Well-known epidemiologist Jugal Kishore who is also Head of Community Medicine, Vardhman Mahavir Medical College & Safdarjung Hospital, is of the view that the South African variant might not cause any severe problem in India because a lot of people are already recovered from Covid-19.
However, he suggests that those who have not been infected in the past must take vaccines so that Omicron cannot cause much harm to them. In an interview with Outlook, Kishore also says that he is not surprised if the new variant might have arrived in India as our genome sequencing is inadequate. Excerpts: -
Do you think India has a big threat from the new South African variant Omicron?
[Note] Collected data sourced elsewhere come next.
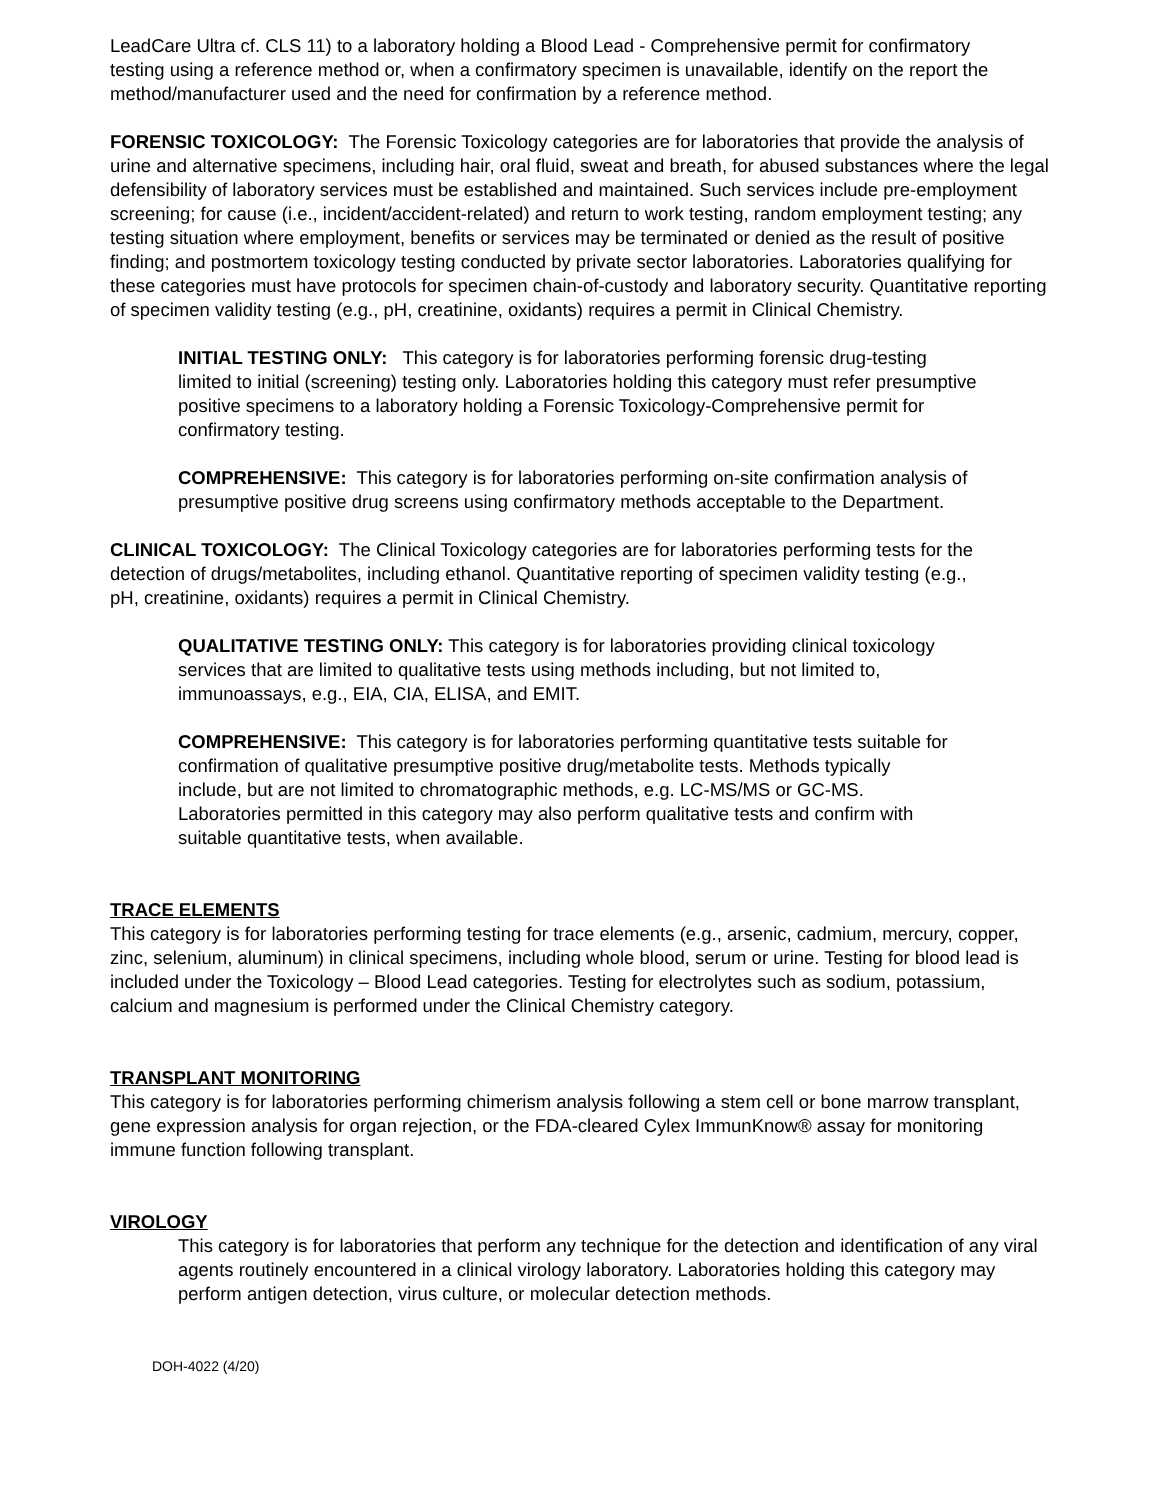LeadCare Ultra cf. CLS 11) to a laboratory holding a Blood Lead - Comprehensive permit for confirmatory testing using a reference method or, when a confirmatory specimen is unavailable, identify on the report the method/manufacturer used and the need for confirmation by a reference method.
FORENSIC TOXICOLOGY: The Forensic Toxicology categories are for laboratories that provide the analysis of urine and alternative specimens, including hair, oral fluid, sweat and breath, for abused substances where the legal defensibility of laboratory services must be established and maintained. Such services include pre-employment screening; for cause (i.e., incident/accident-related) and return to work testing, random employment testing; any testing situation where employment, benefits or services may be terminated or denied as the result of positive finding; and postmortem toxicology testing conducted by private sector laboratories. Laboratories qualifying for these categories must have protocols for specimen chain-of-custody and laboratory security. Quantitative reporting of specimen validity testing (e.g., pH, creatinine, oxidants) requires a permit in Clinical Chemistry.
INITIAL TESTING ONLY: This category is for laboratories performing forensic drug-testing limited to initial (screening) testing only. Laboratories holding this category must refer presumptive positive specimens to a laboratory holding a Forensic Toxicology-Comprehensive permit for confirmatory testing.
COMPREHENSIVE: This category is for laboratories performing on-site confirmation analysis of presumptive positive drug screens using confirmatory methods acceptable to the Department.
CLINICAL TOXICOLOGY: The Clinical Toxicology categories are for laboratories performing tests for the detection of drugs/metabolites, including ethanol. Quantitative reporting of specimen validity testing (e.g., pH, creatinine, oxidants) requires a permit in Clinical Chemistry.
QUALITATIVE TESTING ONLY: This category is for laboratories providing clinical toxicology services that are limited to qualitative tests using methods including, but not limited to, immunoassays, e.g., EIA, CIA, ELISA, and EMIT.
COMPREHENSIVE: This category is for laboratories performing quantitative tests suitable for confirmation of qualitative presumptive positive drug/metabolite tests. Methods typically include, but are not limited to chromatographic methods, e.g. LC-MS/MS or GC-MS. Laboratories permitted in this category may also perform qualitative tests and confirm with suitable quantitative tests, when available.
TRACE ELEMENTS
This category is for laboratories performing testing for trace elements (e.g., arsenic, cadmium, mercury, copper, zinc, selenium, aluminum) in clinical specimens, including whole blood, serum or urine. Testing for blood lead is included under the Toxicology – Blood Lead categories. Testing for electrolytes such as sodium, potassium, calcium and magnesium is performed under the Clinical Chemistry category.
TRANSPLANT MONITORING
This category is for laboratories performing chimerism analysis following a stem cell or bone marrow transplant, gene expression analysis for organ rejection, or the FDA-cleared Cylex ImmunKnow® assay for monitoring immune function following transplant.
VIROLOGY
This category is for laboratories that perform any technique for the detection and identification of any viral agents routinely encountered in a clinical virology laboratory. Laboratories holding this category may perform antigen detection, virus culture, or molecular detection methods.
DOH-4022 (4/20)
I don’t think that we have a big threat from this new variant. It is because in our country a lot of people are already infected and recovered from Covid-19. If you remember the fourth sero prevalence done by the India Council of Medical Research, 60 to 70 people were found to be infected and recovered. In Delhi, 97 per cent of people were seropositive. These studies have indicated that a lot of people were already infected and we have seen that once a person recovers, there are very small chances of his reinfection irrespective of the mutation in the virus. So what I suggest is that we need to be cautious. There is no need to panic.
How can you say that the chances of reinfection are very low?
We have to go by the available epidemiological and clinical shreds of evidence of the behaviour of the virus. When the Alpha variant, which was the initial mutation in the Sars_Cov_2, had come, it infected a lot of people. When the Delta variant came, which was far more infectious than any other variants including Alpha, it did infect a large population, however, it couldn’t infect those who were recovered from previous variants. The reinfection rate was very low despite the fact that Delta was highly infectious. On the basis of this evidence, we can say that the chances are extremely low that Omicron will re-infect a population which is already recovered.
But don’t you think in our country there are still certain pockets where about 30 to 40 per cent of people are not infected by any variant. They are a naïve population. Don’t you think they have a threat?
Omicron is a threat to those people who were not infected in the past. Such people are in the remote part of the country. There are many villages where the virus hasn’t been able to penetrate. It is definitely a threat to them. Urban areas are largely safe because almost everyone has been exposed to the virus and have developed good antibody.
Do you think such people who have never been exposed to the virus must take vaccines?
Yes, such people must take vaccines. The vaccine will not stop the infection as we have seen that many vaccinated people have been infected. However, the biggest benefit of vaccination is that despite infection people don’t fall severely ill.
Now since this new variant has emerged, do you agree that genome sequencing should be increased to trace its presence in India?
Yes. I think we should focus on genome sequencing. South Africa conducts genome sequencing on a good number of samples and that’s the reason, this new variant has been traced so early. In our country, we have facilities and labs for genome sequencing but we are not sequencing an adequate number of samples. So we have no idea about the new variants. I am not surprised if Omicron might have reached India as well.
A lot of people from Kerala frequent countries like South Africa and the UAE. So it might be possible that Omicron infected people will be in India but we can only find out if we will do aggressive genome sequencing.
What preventive measures do you suggest?
I think we need to be quite vigilant at the airports and ports. As I said, people who have not been exposed to the virus must take vaccines. And no one-- vaccinated or naturally-recovered-- should feel that he is fully safe. So everyone needs to follow the appropriate Covid-19 protocol.